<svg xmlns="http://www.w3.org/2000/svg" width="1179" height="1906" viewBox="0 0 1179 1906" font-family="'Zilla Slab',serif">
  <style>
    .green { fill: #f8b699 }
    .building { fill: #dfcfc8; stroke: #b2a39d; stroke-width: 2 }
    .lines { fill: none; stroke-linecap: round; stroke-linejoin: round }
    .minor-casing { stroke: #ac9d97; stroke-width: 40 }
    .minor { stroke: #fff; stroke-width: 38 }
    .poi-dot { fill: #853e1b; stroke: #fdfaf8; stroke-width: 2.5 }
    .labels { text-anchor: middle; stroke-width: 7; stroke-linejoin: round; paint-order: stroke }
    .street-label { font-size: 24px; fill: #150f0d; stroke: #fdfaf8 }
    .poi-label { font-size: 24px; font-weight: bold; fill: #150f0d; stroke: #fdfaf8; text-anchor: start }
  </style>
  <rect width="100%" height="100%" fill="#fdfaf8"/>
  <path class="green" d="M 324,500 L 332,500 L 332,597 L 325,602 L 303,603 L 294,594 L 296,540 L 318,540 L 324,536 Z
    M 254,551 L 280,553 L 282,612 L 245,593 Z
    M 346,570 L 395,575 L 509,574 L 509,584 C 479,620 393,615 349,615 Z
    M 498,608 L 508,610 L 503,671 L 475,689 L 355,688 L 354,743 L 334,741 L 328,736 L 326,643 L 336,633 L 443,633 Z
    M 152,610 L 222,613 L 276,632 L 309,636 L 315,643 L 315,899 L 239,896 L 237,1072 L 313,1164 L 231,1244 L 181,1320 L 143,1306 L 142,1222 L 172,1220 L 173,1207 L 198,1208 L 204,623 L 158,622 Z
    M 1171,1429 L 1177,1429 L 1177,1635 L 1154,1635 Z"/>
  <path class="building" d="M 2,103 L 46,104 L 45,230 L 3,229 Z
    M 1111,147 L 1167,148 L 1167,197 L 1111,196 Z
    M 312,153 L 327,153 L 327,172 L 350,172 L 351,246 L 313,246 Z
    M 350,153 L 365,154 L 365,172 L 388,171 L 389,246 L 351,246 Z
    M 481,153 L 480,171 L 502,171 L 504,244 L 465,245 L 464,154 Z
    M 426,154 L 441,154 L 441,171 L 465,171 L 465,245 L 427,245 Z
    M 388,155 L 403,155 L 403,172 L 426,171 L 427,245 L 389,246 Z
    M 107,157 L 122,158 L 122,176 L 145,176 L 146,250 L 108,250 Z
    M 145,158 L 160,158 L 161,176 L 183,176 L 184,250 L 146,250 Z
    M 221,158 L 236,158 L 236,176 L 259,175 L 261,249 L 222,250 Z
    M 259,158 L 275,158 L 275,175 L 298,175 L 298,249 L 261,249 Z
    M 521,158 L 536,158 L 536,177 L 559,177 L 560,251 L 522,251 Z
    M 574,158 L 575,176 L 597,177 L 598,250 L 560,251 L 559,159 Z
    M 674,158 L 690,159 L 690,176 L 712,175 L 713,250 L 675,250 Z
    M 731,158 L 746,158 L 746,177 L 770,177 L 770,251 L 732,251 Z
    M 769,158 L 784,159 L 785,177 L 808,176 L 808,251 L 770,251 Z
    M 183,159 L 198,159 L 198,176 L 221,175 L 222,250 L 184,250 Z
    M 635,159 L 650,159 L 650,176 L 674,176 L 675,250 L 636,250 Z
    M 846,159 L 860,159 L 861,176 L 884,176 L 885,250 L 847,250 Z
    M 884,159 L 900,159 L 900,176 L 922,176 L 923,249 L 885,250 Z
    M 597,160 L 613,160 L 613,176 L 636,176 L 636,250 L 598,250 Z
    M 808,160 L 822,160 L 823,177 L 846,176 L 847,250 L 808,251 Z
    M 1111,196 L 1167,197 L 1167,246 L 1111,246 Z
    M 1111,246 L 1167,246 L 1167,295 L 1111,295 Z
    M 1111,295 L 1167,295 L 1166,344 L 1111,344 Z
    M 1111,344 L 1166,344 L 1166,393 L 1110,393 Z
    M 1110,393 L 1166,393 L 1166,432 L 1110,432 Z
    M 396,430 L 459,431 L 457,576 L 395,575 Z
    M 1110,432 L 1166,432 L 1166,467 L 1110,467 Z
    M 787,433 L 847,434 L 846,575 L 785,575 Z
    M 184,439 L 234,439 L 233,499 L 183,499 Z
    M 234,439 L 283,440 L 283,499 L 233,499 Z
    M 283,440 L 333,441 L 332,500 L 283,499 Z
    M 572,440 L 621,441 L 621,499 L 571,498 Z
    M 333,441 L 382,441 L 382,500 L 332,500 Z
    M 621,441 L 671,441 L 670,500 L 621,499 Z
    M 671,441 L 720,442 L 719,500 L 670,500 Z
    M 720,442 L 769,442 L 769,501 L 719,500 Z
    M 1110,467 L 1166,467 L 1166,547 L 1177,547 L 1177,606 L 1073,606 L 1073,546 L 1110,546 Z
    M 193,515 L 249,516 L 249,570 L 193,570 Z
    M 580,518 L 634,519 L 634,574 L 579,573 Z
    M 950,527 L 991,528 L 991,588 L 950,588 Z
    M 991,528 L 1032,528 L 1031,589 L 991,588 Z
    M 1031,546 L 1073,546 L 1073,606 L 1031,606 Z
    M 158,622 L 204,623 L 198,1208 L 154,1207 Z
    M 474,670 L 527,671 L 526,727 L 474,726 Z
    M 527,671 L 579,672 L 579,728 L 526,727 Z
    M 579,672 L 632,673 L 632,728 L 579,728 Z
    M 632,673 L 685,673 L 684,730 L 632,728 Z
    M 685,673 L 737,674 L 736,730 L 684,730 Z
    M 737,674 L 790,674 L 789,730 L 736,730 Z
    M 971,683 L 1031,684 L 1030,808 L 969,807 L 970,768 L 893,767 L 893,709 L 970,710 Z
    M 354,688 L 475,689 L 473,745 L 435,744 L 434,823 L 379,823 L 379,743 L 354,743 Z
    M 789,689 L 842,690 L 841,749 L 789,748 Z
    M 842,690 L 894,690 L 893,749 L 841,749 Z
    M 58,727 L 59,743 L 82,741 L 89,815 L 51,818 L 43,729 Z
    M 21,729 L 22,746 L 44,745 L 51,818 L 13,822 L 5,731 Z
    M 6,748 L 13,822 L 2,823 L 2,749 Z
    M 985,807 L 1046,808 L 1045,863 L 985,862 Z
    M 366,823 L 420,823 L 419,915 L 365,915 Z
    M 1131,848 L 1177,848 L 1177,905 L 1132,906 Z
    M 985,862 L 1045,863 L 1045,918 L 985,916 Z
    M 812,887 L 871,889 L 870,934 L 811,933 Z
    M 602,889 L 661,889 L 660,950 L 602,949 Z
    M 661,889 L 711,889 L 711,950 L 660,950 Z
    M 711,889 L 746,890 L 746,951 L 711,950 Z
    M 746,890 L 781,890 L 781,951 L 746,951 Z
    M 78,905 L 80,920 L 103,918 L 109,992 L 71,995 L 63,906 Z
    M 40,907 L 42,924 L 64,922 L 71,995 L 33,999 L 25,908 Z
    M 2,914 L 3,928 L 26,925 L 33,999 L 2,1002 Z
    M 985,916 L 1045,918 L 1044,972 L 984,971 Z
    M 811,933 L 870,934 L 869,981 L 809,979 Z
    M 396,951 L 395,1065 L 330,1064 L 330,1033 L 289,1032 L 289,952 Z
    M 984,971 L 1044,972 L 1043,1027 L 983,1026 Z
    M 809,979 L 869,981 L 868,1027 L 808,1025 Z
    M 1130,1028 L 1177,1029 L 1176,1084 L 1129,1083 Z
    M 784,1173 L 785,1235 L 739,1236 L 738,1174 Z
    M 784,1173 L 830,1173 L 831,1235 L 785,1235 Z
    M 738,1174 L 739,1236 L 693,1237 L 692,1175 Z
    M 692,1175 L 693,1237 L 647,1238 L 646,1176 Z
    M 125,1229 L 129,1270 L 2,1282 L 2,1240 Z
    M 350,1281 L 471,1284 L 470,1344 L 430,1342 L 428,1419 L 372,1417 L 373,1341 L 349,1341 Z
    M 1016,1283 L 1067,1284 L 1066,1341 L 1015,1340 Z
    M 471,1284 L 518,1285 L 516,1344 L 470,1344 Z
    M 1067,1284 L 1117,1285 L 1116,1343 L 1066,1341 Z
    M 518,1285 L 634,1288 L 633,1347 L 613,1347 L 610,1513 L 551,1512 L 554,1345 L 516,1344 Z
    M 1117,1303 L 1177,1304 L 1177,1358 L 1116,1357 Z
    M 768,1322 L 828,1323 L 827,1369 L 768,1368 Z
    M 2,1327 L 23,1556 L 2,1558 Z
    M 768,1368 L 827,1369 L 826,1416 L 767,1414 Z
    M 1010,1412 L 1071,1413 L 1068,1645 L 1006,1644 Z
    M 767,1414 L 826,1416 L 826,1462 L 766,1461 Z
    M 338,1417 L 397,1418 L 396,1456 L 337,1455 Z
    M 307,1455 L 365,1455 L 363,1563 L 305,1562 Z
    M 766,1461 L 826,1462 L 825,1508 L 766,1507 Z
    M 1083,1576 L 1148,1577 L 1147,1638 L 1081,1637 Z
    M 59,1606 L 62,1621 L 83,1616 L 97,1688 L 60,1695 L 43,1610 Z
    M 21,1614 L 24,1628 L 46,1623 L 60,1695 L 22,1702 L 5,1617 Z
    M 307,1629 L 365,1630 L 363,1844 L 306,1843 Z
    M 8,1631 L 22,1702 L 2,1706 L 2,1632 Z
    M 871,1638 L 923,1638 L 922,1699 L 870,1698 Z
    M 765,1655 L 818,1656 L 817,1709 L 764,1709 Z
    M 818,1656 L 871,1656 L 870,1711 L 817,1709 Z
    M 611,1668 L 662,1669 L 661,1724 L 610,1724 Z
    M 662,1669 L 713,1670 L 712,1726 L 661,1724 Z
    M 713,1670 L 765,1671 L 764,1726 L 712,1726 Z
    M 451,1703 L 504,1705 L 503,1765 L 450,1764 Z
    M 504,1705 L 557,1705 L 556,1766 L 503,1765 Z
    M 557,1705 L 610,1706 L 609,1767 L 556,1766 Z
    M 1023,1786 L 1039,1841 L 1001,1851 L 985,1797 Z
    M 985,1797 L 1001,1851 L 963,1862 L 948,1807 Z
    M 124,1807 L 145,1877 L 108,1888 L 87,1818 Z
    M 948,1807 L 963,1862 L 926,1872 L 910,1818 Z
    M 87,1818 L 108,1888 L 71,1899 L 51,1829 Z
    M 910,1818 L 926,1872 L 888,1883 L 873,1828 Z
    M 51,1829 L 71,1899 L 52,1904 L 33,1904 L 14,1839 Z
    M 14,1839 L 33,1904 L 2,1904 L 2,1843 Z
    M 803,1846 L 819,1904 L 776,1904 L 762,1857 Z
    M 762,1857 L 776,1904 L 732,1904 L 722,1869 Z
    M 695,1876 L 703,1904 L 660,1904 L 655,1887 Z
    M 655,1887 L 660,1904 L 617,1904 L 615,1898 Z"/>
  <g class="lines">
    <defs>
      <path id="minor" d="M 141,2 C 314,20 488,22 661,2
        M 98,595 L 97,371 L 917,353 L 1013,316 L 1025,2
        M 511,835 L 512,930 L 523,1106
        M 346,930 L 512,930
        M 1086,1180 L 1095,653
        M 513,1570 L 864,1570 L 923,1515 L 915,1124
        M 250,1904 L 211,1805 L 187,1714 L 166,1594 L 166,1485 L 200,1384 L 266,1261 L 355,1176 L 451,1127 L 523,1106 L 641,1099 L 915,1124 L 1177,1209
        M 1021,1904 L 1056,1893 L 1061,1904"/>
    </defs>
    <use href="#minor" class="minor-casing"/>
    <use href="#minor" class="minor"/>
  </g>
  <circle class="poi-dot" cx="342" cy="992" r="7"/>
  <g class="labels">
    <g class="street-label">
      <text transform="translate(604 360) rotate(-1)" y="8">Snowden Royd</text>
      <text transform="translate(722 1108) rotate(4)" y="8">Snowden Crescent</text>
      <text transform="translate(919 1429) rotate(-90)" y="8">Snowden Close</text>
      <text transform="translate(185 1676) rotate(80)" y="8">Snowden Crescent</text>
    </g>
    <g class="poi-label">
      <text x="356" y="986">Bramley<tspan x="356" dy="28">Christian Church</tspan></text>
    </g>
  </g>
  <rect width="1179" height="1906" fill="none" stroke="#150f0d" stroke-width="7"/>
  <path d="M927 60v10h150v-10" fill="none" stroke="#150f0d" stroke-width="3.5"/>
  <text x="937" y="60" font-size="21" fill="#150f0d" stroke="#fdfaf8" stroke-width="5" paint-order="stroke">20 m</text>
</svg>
--------------------------------------------------
» Exercise description:
From the line containing "M 1086,1180 L 1095,653" to the last line of the material, please quote every line exactly and only those.

» Solution to this problem:
        M 1086,1180 L 1095,653
        M 513,1570 L 864,1570 L 923,1515 L 915,1124
        M 250,1904 L 211,1805 L 187,1714 L 166,1594 L 166,1485 L 200,1384 L 266,1261 L 355,1176 L 451,1127 L 523,1106 L 641,1099 L 915,1124 L 1177,1209
        M 1021,1904 L 1056,1893 L 1061,1904"/>
    </defs>
    <use href="#minor" class="minor-casing"/>
    <use href="#minor" class="minor"/>
  </g>
  <circle class="poi-dot" cx="342" cy="992" r="7"/>
  <g class="labels">
    <g class="street-label">
      <text transform="translate(604 360) rotate(-1)" y="8">Snowden Royd</text>
      <text transform="translate(722 1108) rotate(4)" y="8">Snowden Crescent</text>
      <text transform="translate(919 1429) rotate(-90)" y="8">Snowden Close</text>
      <text transform="translate(185 1676) rotate(80)" y="8">Snowden Crescent</text>
    </g>
    <g class="poi-label">
      <text x="356" y="986">Bramley<tspan x="356" dy="28">Christian Church</tspan></text>
    </g>
  </g>
  <rect width="1179" height="1906" fill="none" stroke="#150f0d" stroke-width="7"/>
  <path d="M927 60v10h150v-10" fill="none" stroke="#150f0d" stroke-width="3.5"/>
  <text x="937" y="60" font-size="21" fill="#150f0d" stroke="#fdfaf8" stroke-width="5" paint-order="stroke">20 m</text>
</svg>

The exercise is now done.